A large percentage of the elite considers U.S. foreign polices a challenge to Russia’s national interests. The U.S. is not just a bogeyman, an enemy image meant for the domestic audience. Many high-placed Russians quite earnestly see the U.S. as an obvious and outright threat. In the eyes of the elite, such an attitude is largely an effect of U.S. government policies. Instead of promoting Russia’s fast integration with the world community (something the Russian elite had hoped for all along), the Americans took advantage of Russia’s temporary weakness in pursuit of local geopolitical aims and did nothing to cushion the mammoth economic and reputation costs Russia had to sustain during the reform period.

Nevertheless, although the bi-polar Cold-War-style mentality is still quite widespread among the rulers of Russian society, it is not a fundamental feature of their global viewpoint. Rather, Russia’s sense of being insulted and disappointed after it failed to join the “premier league” is behind this mindset. However, each subsequent confrontation between Russia and the U.S. will add strength to that kind of mentality and help proliferate it. As a result, in order to keep the support of the elites and the public, the authorities will have to conduct an increasingly harsher foreign policy.

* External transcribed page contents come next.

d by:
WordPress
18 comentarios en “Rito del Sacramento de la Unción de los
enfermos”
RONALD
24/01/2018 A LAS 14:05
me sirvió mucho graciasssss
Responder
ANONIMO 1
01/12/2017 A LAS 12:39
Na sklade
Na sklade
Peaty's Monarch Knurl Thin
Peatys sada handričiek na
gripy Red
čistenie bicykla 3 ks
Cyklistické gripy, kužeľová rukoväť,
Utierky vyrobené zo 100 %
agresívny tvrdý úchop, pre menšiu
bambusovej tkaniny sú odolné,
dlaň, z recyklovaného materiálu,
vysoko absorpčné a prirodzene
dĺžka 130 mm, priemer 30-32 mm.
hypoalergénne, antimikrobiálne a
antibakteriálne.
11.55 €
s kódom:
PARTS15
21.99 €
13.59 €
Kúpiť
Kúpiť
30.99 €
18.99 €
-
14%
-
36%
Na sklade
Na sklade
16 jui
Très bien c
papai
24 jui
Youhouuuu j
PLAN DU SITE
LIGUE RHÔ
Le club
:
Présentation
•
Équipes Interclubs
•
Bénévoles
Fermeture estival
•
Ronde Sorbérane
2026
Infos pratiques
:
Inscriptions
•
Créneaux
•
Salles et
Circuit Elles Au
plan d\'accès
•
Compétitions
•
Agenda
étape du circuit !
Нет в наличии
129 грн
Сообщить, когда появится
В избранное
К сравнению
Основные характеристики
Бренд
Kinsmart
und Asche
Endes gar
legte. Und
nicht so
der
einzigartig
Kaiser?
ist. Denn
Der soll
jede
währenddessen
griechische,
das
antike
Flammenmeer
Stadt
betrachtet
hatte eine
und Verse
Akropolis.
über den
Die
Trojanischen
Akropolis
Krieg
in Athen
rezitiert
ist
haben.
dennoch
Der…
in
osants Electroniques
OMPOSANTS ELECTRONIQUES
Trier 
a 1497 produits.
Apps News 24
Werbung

The Russian elite does not lay claim to global domination. At the same time, it sees Russia’s closest neighbors as a natural sphere of national interests. There is no doubt that Russia’s current leaders are prepared to use military force to defend the country’s interests, including those in the near abroad. It is another question if this stance is a threat to someone or just a reflection of the natural train of thought of any national elite. However, this is essential background information any partner or opponent of Russia must take into account before starting talks on ending the crisis or building a constructive policy of interstate relations.